------ SOURCE MATERIAL ------

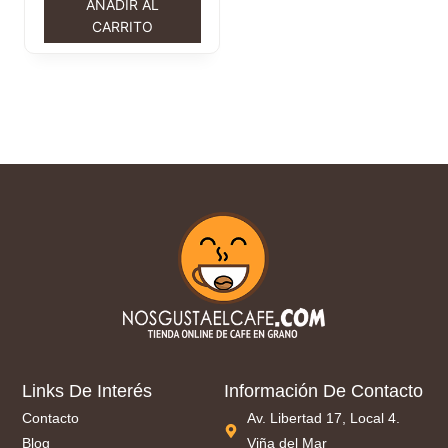
AÑADIR AL
CARRITO
Links De Interés
Información De Contacto
Contacto
Av. Libertad 17, Local 4.
Blog
Viña del Mar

------

- [TASK DETAILS]
Reproduce each line of text from the records above without any changes, and leave out the pictures.

- [RESPONSE BELOW]
AÑADIR AL
CARRITO
Links De Interés
Información De Contacto
Contacto
Av. Libertad 17, Local 4.
Blog
Viña del Mar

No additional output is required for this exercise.